REQUIRED ACTION
Please output the following records exactly. Leave every image out.
** SUPPLIED DATA follows **
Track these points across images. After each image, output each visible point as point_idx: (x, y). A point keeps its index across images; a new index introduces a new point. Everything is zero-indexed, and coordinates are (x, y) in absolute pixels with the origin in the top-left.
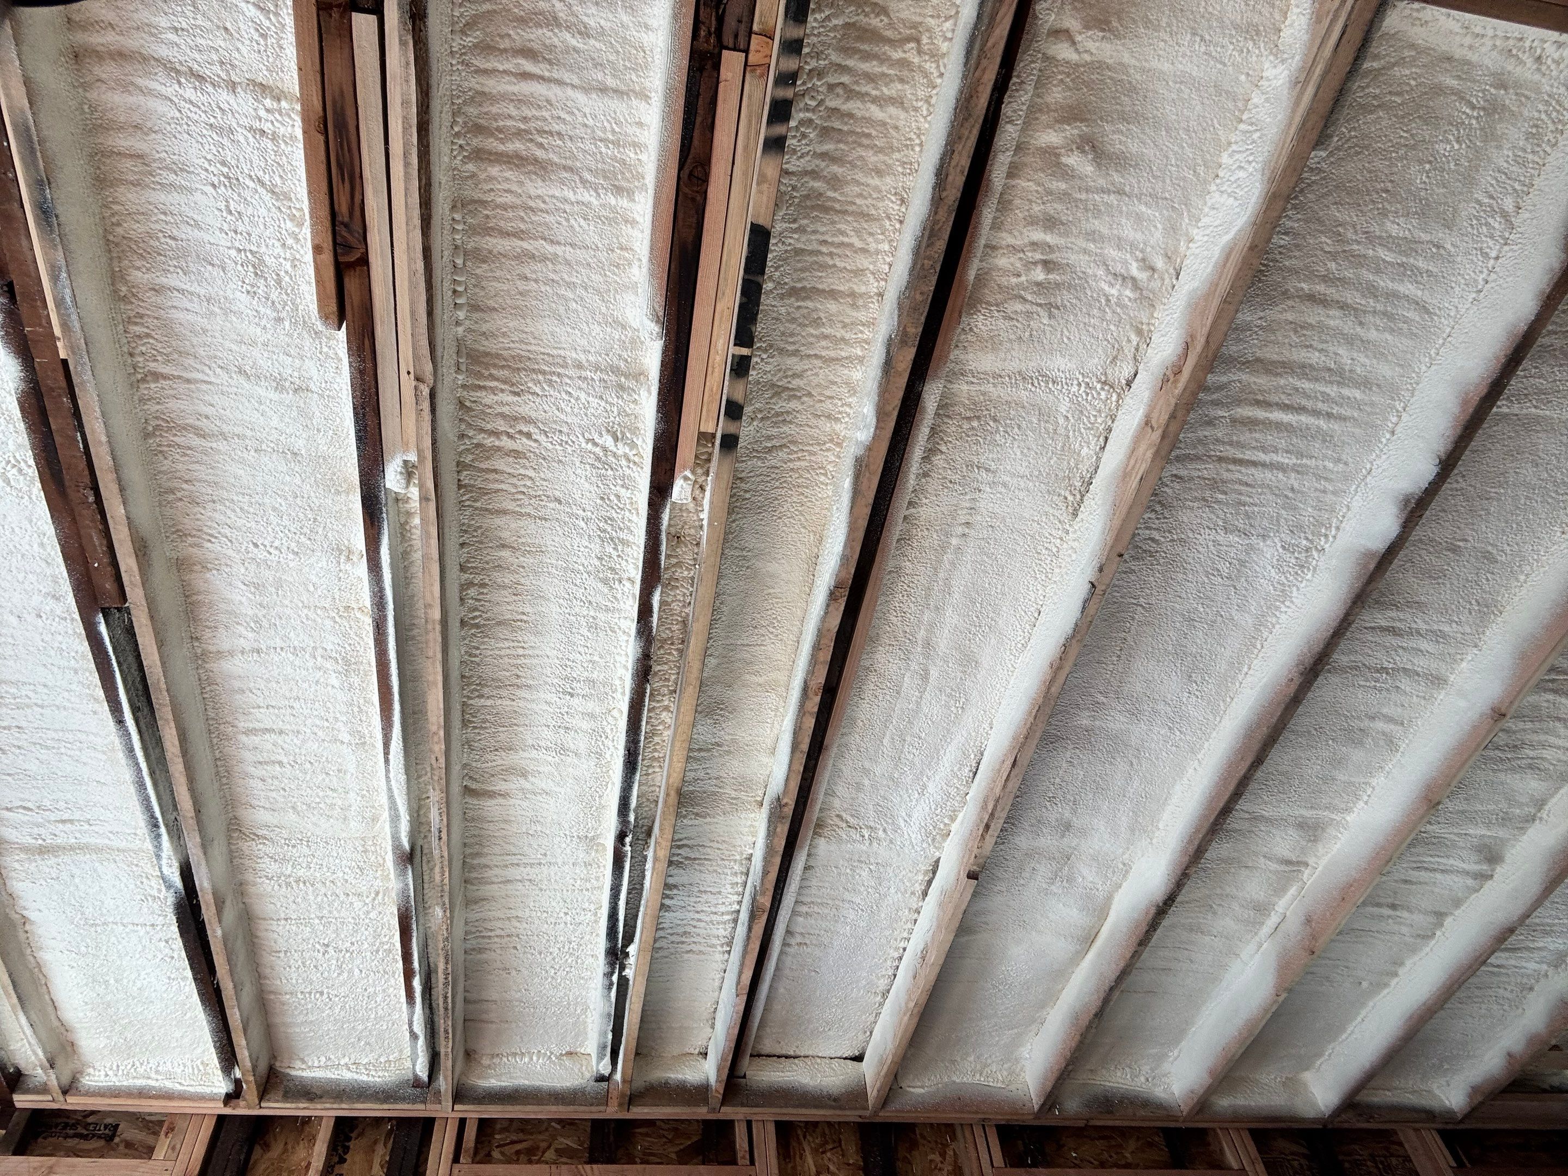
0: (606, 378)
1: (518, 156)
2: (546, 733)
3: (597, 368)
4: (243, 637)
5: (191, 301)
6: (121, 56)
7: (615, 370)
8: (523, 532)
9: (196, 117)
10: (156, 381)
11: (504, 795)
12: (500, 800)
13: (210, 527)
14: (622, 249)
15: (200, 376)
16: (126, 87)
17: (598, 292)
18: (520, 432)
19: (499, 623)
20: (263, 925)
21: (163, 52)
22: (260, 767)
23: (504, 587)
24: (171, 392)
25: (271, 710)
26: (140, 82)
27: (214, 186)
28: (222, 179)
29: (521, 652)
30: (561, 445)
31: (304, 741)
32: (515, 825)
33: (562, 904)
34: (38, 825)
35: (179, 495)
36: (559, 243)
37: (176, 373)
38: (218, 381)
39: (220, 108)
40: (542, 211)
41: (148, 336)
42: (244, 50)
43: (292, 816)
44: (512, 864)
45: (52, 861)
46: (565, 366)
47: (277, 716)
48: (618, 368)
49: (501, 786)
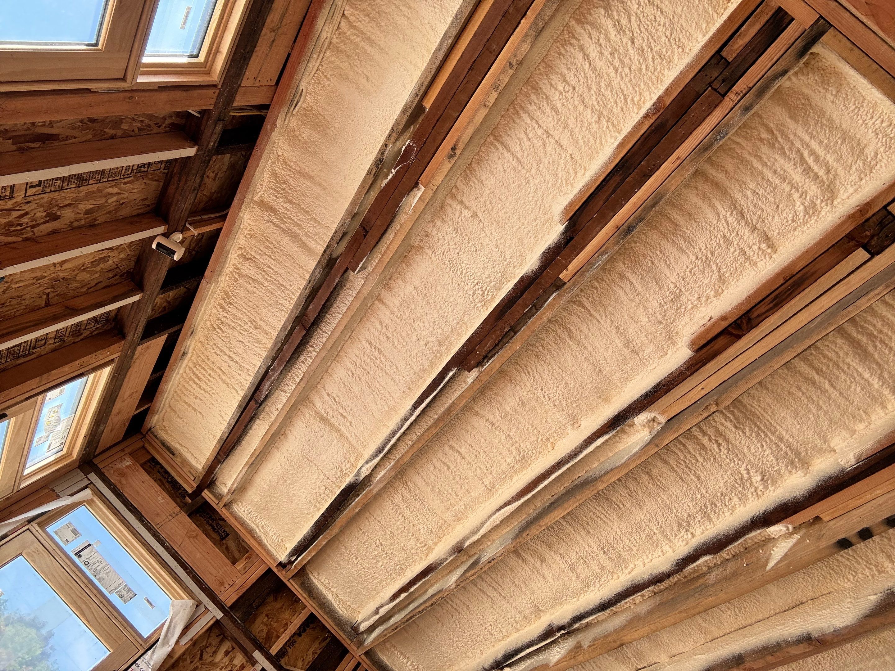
** End of SUPPLIED DATA **
YOUR RESPONSE
Track these points across images. After each image, output each visible point as point_idx: (x, y). A point keeps its index across images; a new index introduces a new point. Everything is zero-indexed, and coordinates are (x, y) in absolute pixels with the origin in the top-left.
0: (606, 378)
1: (518, 156)
2: (546, 733)
3: (597, 368)
4: (243, 637)
5: (191, 301)
6: (121, 56)
7: (615, 370)
8: (523, 532)
9: (196, 117)
10: (156, 381)
11: (504, 795)
12: (500, 800)
13: (210, 527)
14: (622, 249)
15: (200, 376)
16: (126, 87)
17: (598, 292)
18: (520, 432)
19: (499, 623)
20: (263, 925)
21: (163, 52)
22: (260, 767)
23: (504, 587)
24: (171, 392)
25: (271, 710)
26: (140, 82)
27: (214, 186)
28: (222, 179)
29: (521, 652)
30: (561, 445)
31: (304, 741)
32: (515, 825)
33: (562, 904)
34: (38, 825)
35: (179, 495)
36: (559, 243)
37: (176, 373)
38: (218, 381)
39: (220, 108)
40: (542, 211)
41: (148, 336)
42: (244, 50)
43: (292, 816)
44: (512, 864)
45: (52, 861)
46: (565, 366)
47: (277, 716)
48: (618, 368)
49: (501, 786)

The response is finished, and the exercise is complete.